Le magnifique écran de Maître de la quatrième version...
Les joueurs de ma génération connaissent déjà surement INS/MV, et si ce n’est pas encore le cas ils ont au moins entendu parler de son créateur, Dieu? Non plus gros, Jack Black? Non plus français… Croc bien entendu. A l’origine des plus belles heures du Jeu de Rôle en France avec Bloodlust, Bitume ou encore COPS entre autres, ses jeux sont sans filtres, et INS/MV fait honneur à la tradition. Toutefois je ne saurais que vous conseiller de ne pas jouer à ce jeu avec tout le monde, mais en règle générale tant que vous évitez les enfants et âmes sensibles.
La petite fille de La Pocatière
Que ce soit en campagne ou en One-shot, INS/MV reste un jeu exceptionnel, tant dans son humour, sa variété de personnages hauts en couleur ou sa simplicité d’utilisation. Nombreux sont les rôlistes qui y ont passé des heures mémorables, le cadre nous offre ce qu’il faut de rigide pour baliser une aventure digne de ce nom, alors que ces âmes immortelles projetées dans des corps sans ménagement font que le personnage est doté d’une liberté malsaine, mais libératoire.
Ceci dit, le bémol de ce jeu vient malheureusement de sa dernière édition en date. Même si la 4e édition à ma préférence, j’ai dans l’ensemble toujours été fan du travail apporté à cette série et ses extensions, les dessins sont beaux et le noir et blanc permet en plus de leur rendre honneur de garder une cohérence entre les artistes, les réajustements du système sont des détails, mais qui rendent chaque fois le jeu plus jouable et fluide. Mais « Génération Perdue » édité par Raise Dead Édition pour ne pas les citer est une calamité. Le livre est vendu sous cello et pour cause, la moitié des illustrations sont dégueulasses, le système n’apporte rien après 10 ans (là ou les anciennes éditions s’étaient suivie de 5 ans), la couverture étant ce qu’il y à de plus beau, mais aussi de plus mal en propos au vu du contenu, sombre et sérieuse comme on l’attend d’un Chroniques des Féals, à croire que les illustrateurs ne savaient pas ce qu’ils illustraient… Un comble.
Enfin le pire de tous les affronts, l’univers qui se voulait le point fort de ce jeu que ce soit en tant que JDR ou en comparaison aux autres jeux de ce type est tout simplement balayé comme un étron puant pour ne faire place à rien, du vide! On sent tellement le « J’ai pas d’inspiration, mais besoin de sous » que ça en est affligeant, pour faire simple là ou un grand jeu était dépeint et ses instigateurs avait une place prédominante on nous balance un Deus Ex Machina insensé, « Vous êtes amnésiques » et démerdez-vous avec ça comme ça j’ai pas besoin d’en faire plus!

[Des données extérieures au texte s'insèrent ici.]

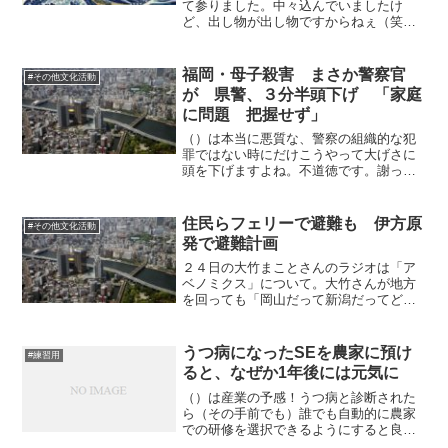
て参りました。中々込んでいましたけ
ど、出し物が出し物ですからねぇ（笑）
最初の海北友松の「浜松図屏風」は意外
な出会いと言いたい位の、胸に来る名
品。作者最晩年の境地らしく、川に橋が
福岡・母子殺害 まさか警察官
#その他文化活動
架かっていて松が生えているよ...
が 県警、３分半頭下げ 「家庭
に問題 把握せず」
（）は本当に悪質な、警察の組織的な犯
罪ではない時にだけこうやって大げさに
頭を下げますよね。不道徳です。謝って
いるようで、本当は自分たちは関係ない
と思っているから大げさに頭を下げるん
ですよ。私生活は管轄外だとみなす市民
住民らフェリーで避難も 伊方原
#その他文化活動
が多いだろうことを見越し...
発で避難計画
２４日の大竹まことさんのラジオは「ア
ベノミクス」について。大竹さんが地方
を回っても「岡山だって新潟だってどー
こも関係ない」といわれるとのこと。
「（パブリックエディターから）訂正・
おわび増加の背景は 中村史郎」（）は
うつ病になったSEを農家に預け
#練習用
吉田調書報道を謝罪したこと...
ると、なぜか1年後には元気に
（）は産業の予感！うつ病と診断された
ら（その手前でも）誰でも自動的に農家
での研修を選択できるようにすると良い
かもしれませんね。子供向けにしても誰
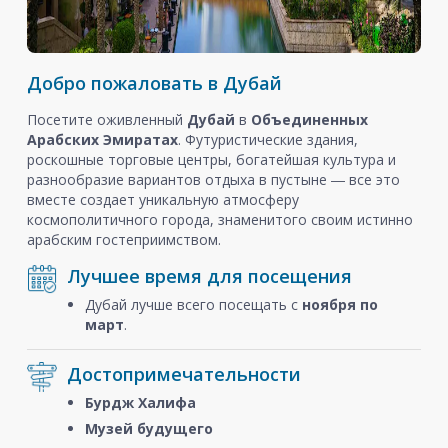
Добро пожаловать в Дубай
Посетите оживленный
Дубай
в
Объединенных
Арабских Эмиратах
. Футуристические здания,
роскошные торговые центры, богатейшая культура и
разнообразие вариантов отдыха в пустыне ― все это
вместе создает уникальную атмосферу
космополитичного города, знаменитого своим истинно
арабским гостеприимством.
Лучшее время для посещения
Дубай лучше всего посещать с
ноября
по
март
.
Достопримечательности
Бурдж Халифа
Музей будущего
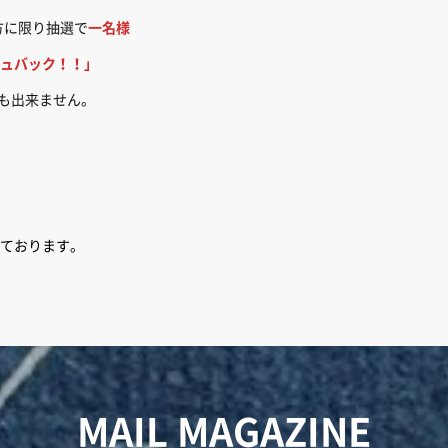
方に限り抽選で
一名様
ュバック！！」
でも出来ません。
ております。
MAIL MAGAZINE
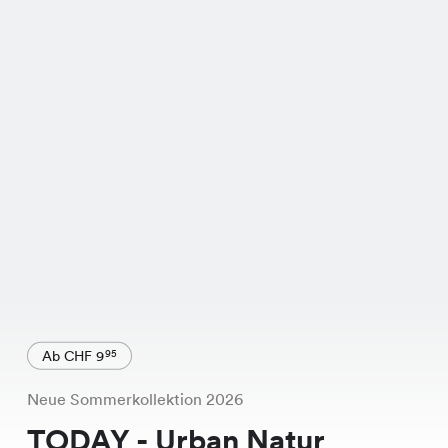
Ab CHF 9
95
Neue Sommerkollektion 2026
TODAY - Urban Natur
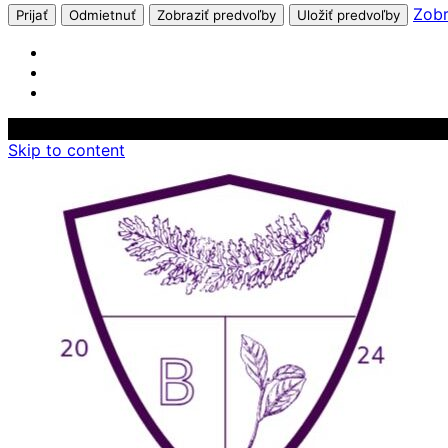
Zobr
Prijať
Odmietnuť
Zobraziť predvoľby
Uložiť predvoľby
Skip to content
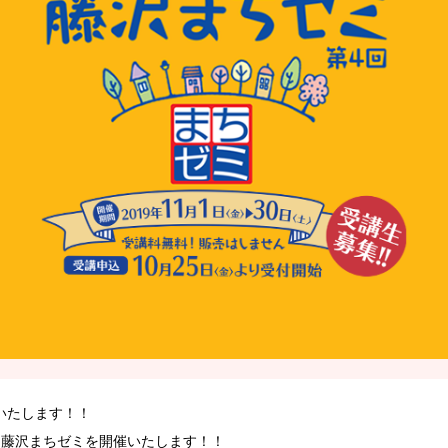
いたします！！
第4回藤沢まちゼミを開催いたします！！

OK, je me calme, pour résumer je conseille ce jeu à tous et à toutes quant à la manière d’un Rocky ou l’on oublie que le 5 ait existé là vous passez votre chemin à l’approche de « Génération Perdue » (j’aurais pour ma part appelé cette édition « Inspiration Perdue »), mais mise à part ce faux pas ce jeu est une tuerie tout simplement, et si vous ne me croyez pas, foncez trouver l’asso de JDR la plus proche de chez vous et trouvez vous un gentil MJ (pas trop gentil tout de même) qui vous fera tester.